Inflammatory bowel diseases (IBD), as well as many forms of infectious gastroenteritis, are thought to occur when the integrity of intestinal barriers is disrupted, allowing luminal bacterial products to cross into the intestinal mucosa, stimulating immune cells and triggering and unmitigated immune response. Unfortunately, there is currently no cure, no prevention and limited therapeutic options for IBD. Current evidence suggests that a genetic defect in people with IBD can affect intestinal homeostasis or the balance between an active inflammatory response to an invading pathogen and tolerance to commensal bacteria In individuals with IBD, inflammation is turned on to protect against offending agents, but it doesn’t get turned off once the pathogen has been cleared.

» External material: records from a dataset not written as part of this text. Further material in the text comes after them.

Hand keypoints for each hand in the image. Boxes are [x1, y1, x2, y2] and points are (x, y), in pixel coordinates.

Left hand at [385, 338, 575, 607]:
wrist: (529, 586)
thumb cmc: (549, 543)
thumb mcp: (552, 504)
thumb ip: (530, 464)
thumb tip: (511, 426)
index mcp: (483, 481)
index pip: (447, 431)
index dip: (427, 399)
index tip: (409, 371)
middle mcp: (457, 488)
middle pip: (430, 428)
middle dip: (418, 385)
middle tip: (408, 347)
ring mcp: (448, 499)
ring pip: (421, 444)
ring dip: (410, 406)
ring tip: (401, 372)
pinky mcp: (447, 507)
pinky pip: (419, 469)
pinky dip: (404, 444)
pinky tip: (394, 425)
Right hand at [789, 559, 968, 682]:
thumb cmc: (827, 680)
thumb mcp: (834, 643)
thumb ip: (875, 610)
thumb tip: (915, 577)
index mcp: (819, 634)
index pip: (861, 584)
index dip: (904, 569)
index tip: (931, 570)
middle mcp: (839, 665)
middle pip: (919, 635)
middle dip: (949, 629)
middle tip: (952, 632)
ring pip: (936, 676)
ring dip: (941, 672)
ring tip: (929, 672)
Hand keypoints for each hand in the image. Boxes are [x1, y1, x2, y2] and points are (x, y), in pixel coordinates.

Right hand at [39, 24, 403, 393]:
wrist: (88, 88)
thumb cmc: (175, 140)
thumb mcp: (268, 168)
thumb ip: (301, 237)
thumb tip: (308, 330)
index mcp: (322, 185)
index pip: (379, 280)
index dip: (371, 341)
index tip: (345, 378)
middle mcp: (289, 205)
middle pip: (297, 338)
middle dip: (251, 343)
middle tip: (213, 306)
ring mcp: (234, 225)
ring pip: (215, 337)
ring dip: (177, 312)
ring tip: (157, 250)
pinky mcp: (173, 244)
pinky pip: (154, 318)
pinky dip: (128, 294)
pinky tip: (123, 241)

Instead, the immune system seems to react to intestinal commensal bacteria that were once tolerated. It is suspected that the usually protective epithelial and mucosal barrier lining the intestine is impaired in patients with IBD, allowing intestinal bacteria to leak across the epithelium and activate immune cells. This prolonged exposure to intestinal bacteria and their products results in exaggerated and chronic inflammation. This causes the symptoms of IBD, which includes diarrhea, severe abdominal pain and other health problems outside the digestive system. Dr. Deanna Gibson is investigating the immune mechanisms involved in IBD by examining how the immune system recognizes and responds to bacteria within the intestine in vivo. She is studying a molecule, Toll-like receptor 2, which has been implicated in IBD and is critical for protecting the intestine from developing severe and lethal colitis. By determining how Toll-like receptor 2 controls susceptibility to bacterial induced colitis, her research could lead to an understanding in intestinal homeostasis which is required to design new therapeutics and discover targets against IBD.